• [Task instructions]
Show, from the entries below, every line in which "elbow" appears.

[Collected data]
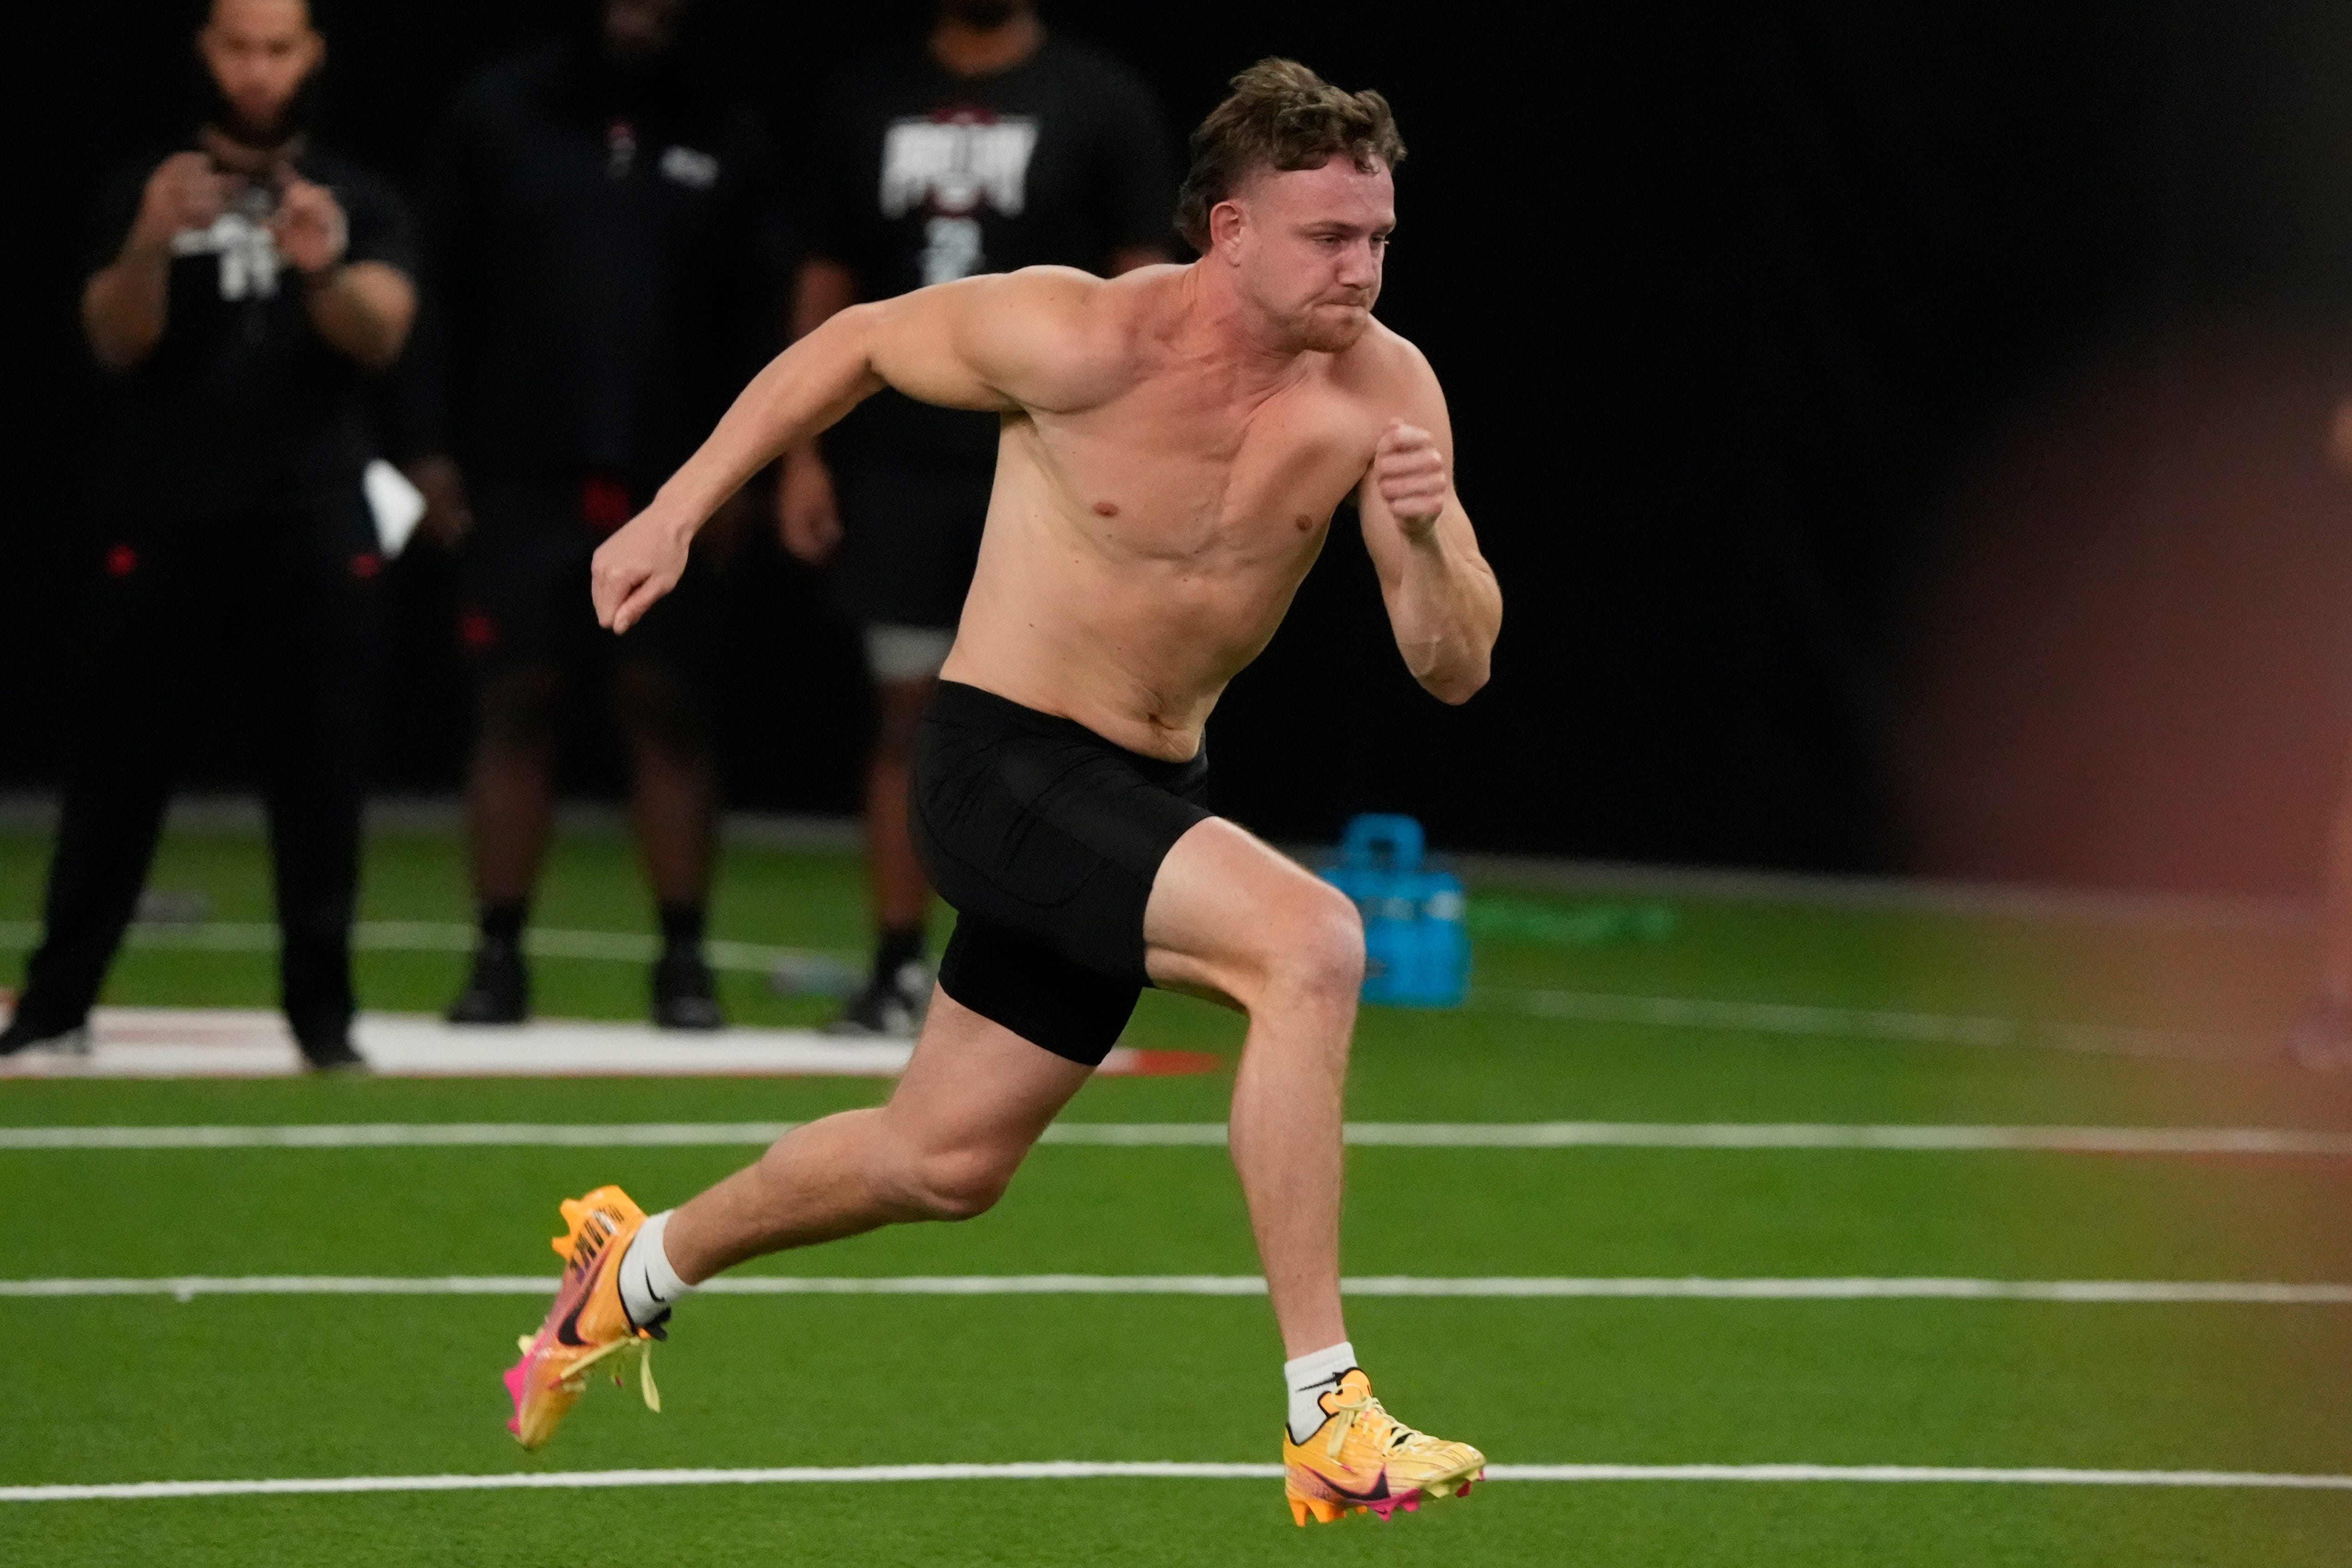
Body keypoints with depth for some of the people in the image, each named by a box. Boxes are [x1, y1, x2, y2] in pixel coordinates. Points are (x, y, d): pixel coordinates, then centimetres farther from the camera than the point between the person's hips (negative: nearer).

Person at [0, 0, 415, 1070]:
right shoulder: (144, 195, 7)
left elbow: (381, 335, -9)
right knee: (119, 767, -1)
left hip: (315, 528, 0)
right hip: (165, 525, 0)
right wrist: (151, 247, -29)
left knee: (319, 772, -2)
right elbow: (116, 342, -7)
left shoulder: (358, 206, 8)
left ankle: (322, 1013, 2)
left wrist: (324, 270, -32)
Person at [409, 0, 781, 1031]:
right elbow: (445, 291, 3)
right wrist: (435, 444, -3)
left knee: (670, 713, -1)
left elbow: (752, 325, 6)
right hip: (524, 477, -1)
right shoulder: (501, 117, 5)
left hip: (671, 486, 1)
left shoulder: (724, 147, 7)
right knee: (515, 709, 0)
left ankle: (684, 960, 3)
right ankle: (499, 957, 4)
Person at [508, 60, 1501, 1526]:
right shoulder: (1079, 337, -19)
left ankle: (640, 1266, 48)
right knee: (1310, 939, -29)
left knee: (945, 1160, 20)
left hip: (1145, 797, 6)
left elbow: (1456, 670, -8)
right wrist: (676, 513, 2)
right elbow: (855, 346, -1)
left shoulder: (1382, 389, -9)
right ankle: (1327, 1421, -28)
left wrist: (1426, 538, -29)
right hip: (1003, 762, -6)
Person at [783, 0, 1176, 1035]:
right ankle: (899, 969, 10)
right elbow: (824, 288, 11)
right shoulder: (870, 106, 8)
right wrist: (803, 453, 3)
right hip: (899, 465, 3)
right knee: (905, 711, 5)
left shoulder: (1099, 105, 0)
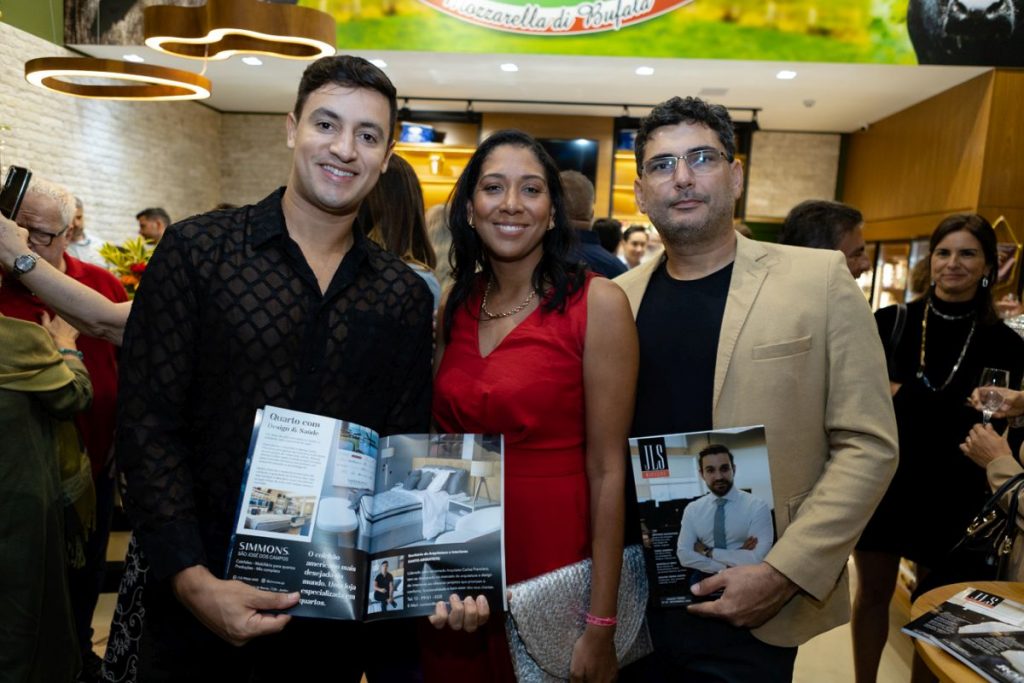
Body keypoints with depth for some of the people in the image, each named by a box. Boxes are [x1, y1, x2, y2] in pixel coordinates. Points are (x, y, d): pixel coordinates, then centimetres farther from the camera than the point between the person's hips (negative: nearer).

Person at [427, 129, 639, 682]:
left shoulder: (597, 304, -13)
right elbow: (442, 441, 9)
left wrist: (601, 625, -12)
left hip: (550, 556, -4)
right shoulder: (456, 304, 2)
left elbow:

• [Answer for this exercise]
left elbow: (381, 335, -9)
right elbow: (116, 342, -7)
right elbow: (445, 291, 3)
left elbow: (752, 325, 6)
left elbow: (1456, 670, -8)
right elbow: (855, 346, -1)
right elbow: (824, 288, 11)
right elbow: (442, 441, 9)
left elbow:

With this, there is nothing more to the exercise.